The Falcon Privacy Suite was borne out of the twin desire to provide more privacy and to make it easier to get proper rest on long flights.

The Falcon Privacy suite is an intimate space to enjoy a bit of solitude on long flights or a tête-à tête with one colleague, who can sit on an ottoman opposite the main seat.

The seat itself can electrically recline to any angle all the way to become an 80-inch, lie-flat bed. That’s long enough for almost anyone to stretch out completely.

The suite has its own lighting and its own 24-inch TV monitor. It also has its own hanging storage and room for a roll-aboard bag. Passengers can imagine they are completely alone on a flight, or mingle with others as their mood and work requirements dictate.

Airlines have long understood the importance of lie-flat beds and creating little cocoons for individual passengers. But airlines also have big cabins and load hauling capabilities. Space is at a premium on even the biggest business jets and weight is always a consideration. Add to those challenges the considerable difficulty in meeting safety certification requirements for new types of seating. The development of the Falcon Privacy Suite was a two-year collaboration between Dassault’s in-house Falcon Design Studio and the Dassault engineering department. Together, they consider it a triumph from stylistic and technical standpoints.

The new seating option is available on Dassault’s 6X and 8X longhaul jets and customers can order more than one per aircraft.

Invisible Benefits

Dassault understands that creative use of interior space is only one part of the comfort equation. One of the most important comfort factors is completely unseen: pressurization. If you’ve had a long trip on an airliner recently, reflect on how you felt at the end. Cabin pressure altitude is around 6,000 feet on the most modern airliners and up to about 8,000 feet on older ones.

The cabin altitude on the 10X will be just 3,000 feet and the 6X will be similar. Passengers will experience Pure Air in the cabin thanks to new generation filters that scrub ozone and volatile organic chemicals from the air, a first in business aviation. Air quality has received much more attention since the beginning of the Covid pandemic and new Falcons offer maximum protection, including hospital-grade HEPA filters, when it comes to air quality.

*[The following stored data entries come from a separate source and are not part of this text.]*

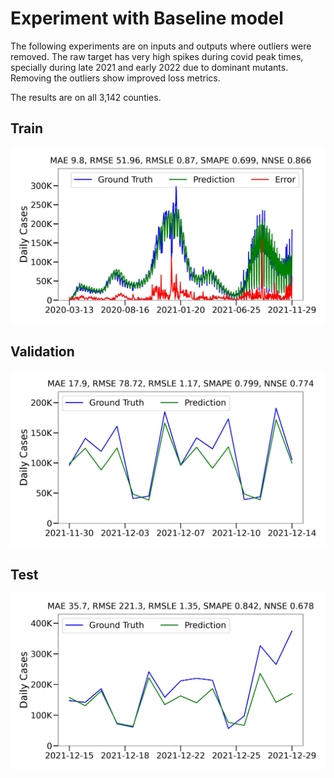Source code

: # Experiment with Baseline model
The following experiments are on inputs and outputs where outliers were removed. The raw target has very high spikes during covid peak times, specially during late 2021 and early 2022 due to dominant mutants. Removing the outliers show improved loss metrics.

The results are on all 3,142 counties.

## Train

![daily-cases](/original-TFT-pytorch/results/TFT_baseline/figures/Summed_plot_Cases_Train_error.jpg)

## Validation

![daily-cases](/original-TFT-pytorch/results/TFT_baseline/figures/Summed_plot_Cases_Validation.jpg)

## Test

![daily-cases](/original-TFT-pytorch/results/TFT_baseline/figures/Summed_plot_Cases_Test.jpg)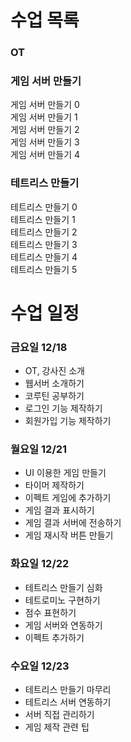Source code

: # 수업 목록

### OT
### 게임 서버 만들기
 게임 서버 만들기 0  
 게임 서버 만들기 1  
 게임 서버 만들기 2  
 게임 서버 만들기 3  
 게임 서버 만들기 4  

### 테트리스 만들기
 테트리스 만들기 0  
 테트리스 만들기 1  
 테트리스 만들기 2  
 테트리스 만들기 3  
 테트리스 만들기 4  
 테트리스 만들기 5  
   
   
# 수업 일정

### 금요일 12/18

- OT, 강사진 소개
- 웹서버 소개하기
- 코루틴 공부하기
- 로그인 기능 제작하기
- 회원가입 기능 제작하기

### 월요일 12/21

- UI 이용한 게임 만들기
- 타이머 제작하기
- 이펙트 게임에 추가하기
- 게임 결과 표시하기
- 게임 결과 서버에 전송하기
- 게임 재시작 버튼 만들기

### 화요일 12/22

- 테트리스 만들기 심화
- 테트로미노 구현하기
- 점수 표현하기
- 게임 서버와 연동하기
- 이펙트 추가하기

### 수요일 12/23

- 테트리스 만들기 마무리
- 테트리스 서버 연동하기
- 서버 직접 관리하기
- 게임 제작 관련 팁
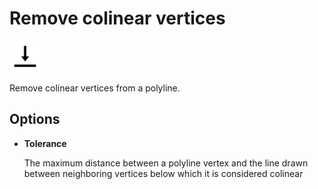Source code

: # Remove colinear vertices
<img src="images/remove-colinear-vertices.svg" width="50" height="50"> 

Remove colinear vertices from a polyline.

## Options

* **Tolerance**

  The maximum distance between a polyline vertex and the line drawn between neighboring vertices below which it is considered colinear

They also shine at interior temperature management, with control by seating area and a dual airflow system, with air introduced at floor and ceiling for uniform temperature distribution. Last of the invisible components is sound, the reduction of which is both science and art. The latest Falcons have interior sound levels below 50 dB, which is living room quiet.

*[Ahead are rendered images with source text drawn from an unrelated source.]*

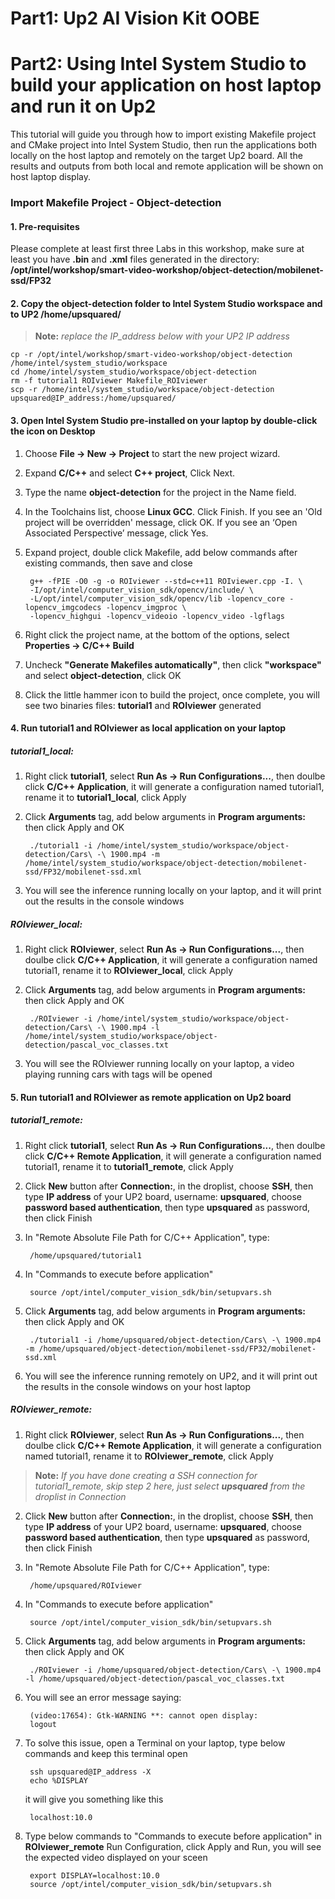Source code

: # Part1: Up2 AI Vision Kit OOBE


# Part2: Using Intel System Studio to build your application on host laptop and run it on Up2
This tutorial will guide you through how to import existing Makefile project and CMake project into Intel System Studio, then run the applications both locally on the host laptop and remotely on the target Up2 board. All the results and outputs from both local and remote application will be shown on host laptop display.

### Import Makefile Project - Object-detection
#### 1. Pre-requisites
Please complete at least first three Labs in this workshop, make sure at least you have **.bin** and **.xml** files generated in the directory: **/opt/intel/workshop/smart-video-workshop/object-detection/mobilenet-ssd/FP32**

#### 2. Copy the object-detection folder to Intel System Studio workspace and to UP2 /home/upsquared/
> **Note:** *replace the IP_address below with your UP2 IP address*

	cp -r /opt/intel/workshop/smart-video-workshop/object-detection /home/intel/system_studio/workspace
	cd /home/intel/system_studio/workspace/object-detection
	rm -f tutorial1 ROIviewer Makefile_ROIviewer
	scp -r /home/intel/system_studio/workspace/object-detection upsquared@IP_address:/home/upsquared/

#### 3. Open Intel System Studio pre-installed on your laptop by double-click the icon on Desktop
1. Choose **File -> New -> Project** to start the new project wizard.
2. Expand **C/C++** and select **C++ project**, Click Next.
3. Type the name **object-detection** for the project in the Name field.
4. In the Toolchains list, choose **Linux GCC**. Click Finish.
If you see an 'Old project will be overridden' message, click OK.
If you see an ‘Open Associated Perspective’ message, click Yes.
5. Expand project, double click Makefile, add below commands after existing commands, then save and close

        g++ -fPIE -O0 -g -o ROIviewer --std=c++11 ROIviewer.cpp -I. \
        -I/opt/intel/computer_vision_sdk/opencv/include/ \
        -L/opt/intel/computer_vision_sdk/opencv/lib -lopencv_core -lopencv_imgcodecs -lopencv_imgproc \
        -lopencv_highgui -lopencv_videoio -lopencv_video -lgflags
        
6. Right click the project name, at the bottom of the options, select **Properties -> C/C++ Build**
7. Uncheck **"Generate Makefiles automatically"**, then click **"workspace"** and select **object-detection**, click OK
8. Click the little hammer icon to build the project, once complete, you will see two binaries files: **tutorial1** and **ROIviewer** generated

#### 4. Run tutorial1 and ROIviewer as local application on your laptop
##### tutorial1_local:
1. Right click **tutorial1**, select **Run As -> Run Configurations...**, then doulbe click **C/C++ Application**, it will generate a configuration named tutorial1, rename it to **tutorial1_local**, click Apply
2. Click **Arguments** tag, add below arguments in **Program arguments:** then click Apply and OK

        ./tutorial1 -i /home/intel/system_studio/workspace/object-detection/Cars\ -\ 1900.mp4 -m /home/intel/system_studio/workspace/object-detection/mobilenet-ssd/FP32/mobilenet-ssd.xml

3. You will see the inference running locally on your laptop, and it will print out the results in the console windows

##### ROIviewer_local:
1. Right click **ROIviewer**, select **Run As -> Run Configurations...**, then doulbe click **C/C++ Application**, it will generate a configuration named tutorial1, rename it to **ROIviewer_local**, click Apply
2. Click **Arguments** tag, add below arguments in **Program arguments:** then click Apply and OK

        ./ROIviewer -i /home/intel/system_studio/workspace/object-detection/Cars\ -\ 1900.mp4 -l /home/intel/system_studio/workspace/object-detection/pascal_voc_classes.txt

3. You will see the ROIviewer running locally on your laptop, a video playing running cars with tags will be opened

#### 5. Run tutorial1 and ROIviewer as remote application on Up2 board
##### tutorial1_remote:
1. Right click **tutorial1**, select **Run As -> Run Configurations...**, then doulbe click **C/C++ Remote Application**, it will generate a configuration named tutorial1, rename it to **tutorial1_remote**, click Apply
2. Click **New** button after **Connection:**, in the droplist, choose **SSH**, then type **IP address** of your UP2 board, username: **upsquared**, choose **password based authentication**, then type **upsquared** as password, then click Finish
3. In "Remote Absolute File Path for C/C++ Application", type:

		/home/upsquared/tutorial1
4. In "Commands to execute before application"

		source /opt/intel/computer_vision_sdk/bin/setupvars.sh
5. Click **Arguments** tag, add below arguments in **Program arguments:** then click Apply and OK

        ./tutorial1 -i /home/upsquared/object-detection/Cars\ -\ 1900.mp4 -m /home/upsquared/object-detection/mobilenet-ssd/FP32/mobilenet-ssd.xml

6. You will see the inference running remotely on UP2, and it will print out the results in the console windows on your host laptop

##### ROIviewer_remote:
1. Right click **ROIviewer**, select **Run As -> Run Configurations...**, then doulbe click **C/C++ Remote Application**, it will generate a configuration named tutorial1, rename it to **ROIviewer_remote**, click Apply
> **Note:** *If you have done creating a SSH connection for tutorial1_remote, skip step 2 here, just select **upsquared** from the droplist in Connection*
2. Click **New** button after **Connection:**, in the droplist, choose **SSH**, then type **IP address** of your UP2 board, username: **upsquared**, choose **password based authentication**, then type **upsquared** as password, then click Finish
3. In "Remote Absolute File Path for C/C++ Application", type:

		/home/upsquared/ROIviewer
4. In "Commands to execute before application"

		source /opt/intel/computer_vision_sdk/bin/setupvars.sh
5. Click **Arguments** tag, add below arguments in **Program arguments:** then click Apply and OK

        ./ROIviewer -i /home/upsquared/object-detection/Cars\ -\ 1900.mp4 -l /home/upsquared/object-detection/pascal_voc_classes.txt

6. You will see an error message saying:

        (video:17654): Gtk-WARNING **: cannot open display: 
        logout

7. To solve this issue, open a Terminal on your laptop, type below commands and keep this terminal open

        ssh upsquared@IP_address -X
        echo %DISPLAY
        
   it will give you something like this
   
        localhost:10.0
        
8. Type below commands to "Commands to execute before application" in **ROIviewer_remote** Run Configuration, click Apply and Run, you will see the expected video displayed on your sceen

        export DISPLAY=localhost:10.0
        source /opt/intel/computer_vision_sdk/bin/setupvars.sh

Dassault also notes its superior ride quality thanks to the quick and smooth reaction of digital flight controls, plus wings that have dampening properties, smoothing out the bumps. JetNet IQ, a market data firm, reports that customers are three times more likely to enjoy the ride in a Falcon.

The inside story is, of course, just part of what makes the hightechnology Falcons unique. But if you tell the company it is inching ahead of the competition, it will wholeheartedly agree.